Rasa artistik dari masakannya dilengkapi dengan pemikiran epifani. “Jika Anda mengingatnya, hal itu dapat membuka pintu dalam pikiran Anda dan menjalin hubungan dengan momen dalam hidup Anda,” katanya. Dalam kasus Anda, itu adalah permainannya. Dengan cara ini, dengan bunga dari kebun sendiri, hidangan didukung dengan warna, cerita, dan perasaan pribadi.

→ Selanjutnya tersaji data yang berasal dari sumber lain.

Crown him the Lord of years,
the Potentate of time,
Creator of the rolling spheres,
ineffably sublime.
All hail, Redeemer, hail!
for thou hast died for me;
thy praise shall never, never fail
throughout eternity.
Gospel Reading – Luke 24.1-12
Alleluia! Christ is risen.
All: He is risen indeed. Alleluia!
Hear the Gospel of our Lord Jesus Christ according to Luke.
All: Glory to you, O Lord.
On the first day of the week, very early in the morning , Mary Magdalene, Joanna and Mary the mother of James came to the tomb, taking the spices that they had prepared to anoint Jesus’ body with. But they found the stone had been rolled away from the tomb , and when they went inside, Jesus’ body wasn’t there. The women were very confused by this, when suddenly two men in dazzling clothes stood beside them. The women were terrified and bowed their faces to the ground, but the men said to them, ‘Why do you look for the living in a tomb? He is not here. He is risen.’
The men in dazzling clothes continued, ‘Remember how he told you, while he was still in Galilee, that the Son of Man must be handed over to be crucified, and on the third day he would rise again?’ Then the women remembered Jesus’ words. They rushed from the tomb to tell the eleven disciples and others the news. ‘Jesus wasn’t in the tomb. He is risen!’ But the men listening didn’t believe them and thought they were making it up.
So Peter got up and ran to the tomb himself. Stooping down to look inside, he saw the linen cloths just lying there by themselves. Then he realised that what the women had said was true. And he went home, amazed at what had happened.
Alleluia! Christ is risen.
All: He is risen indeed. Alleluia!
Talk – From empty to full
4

“Segala sesuatu di Argentina berbagi,” dia masih terkagum-kagum dengan identitas kami. Meja adalah wilayah perdamaian dan pertemuan. Dia mengatakan bahwa mereka mengundangnya untuk makan barbekyu dan dia hampir menangis karenanya: karena upacara persatuan. Saat ini kota sedang mekar dan dalam perjalanannya melewati Colegiales dia menemukan anggrek. Kembali ke firasat yang sama. “Saya merasakan keajaiban di jalanan,” kata Wajda.

“Panggang, Milan, pizza, dan fugazzeta”, hidangan yang disukai Marta. Dia menyatakan dirinya terobsesi dengan hal lain: keripik dan permen karet. Saat ini dia menikmati penerimaan yang layak dari rekan-rekannya. Restoran rumah kecil dan terang telah memenangkan hati. Promosi dari mulut ke mulut sangat penting untuk proyek mereka. Dengan lengannya yang bertato dan senyuman alami, penampilannya terlihat gelisah. “Tempat ini adalah hidupku sekarang,” renungnya.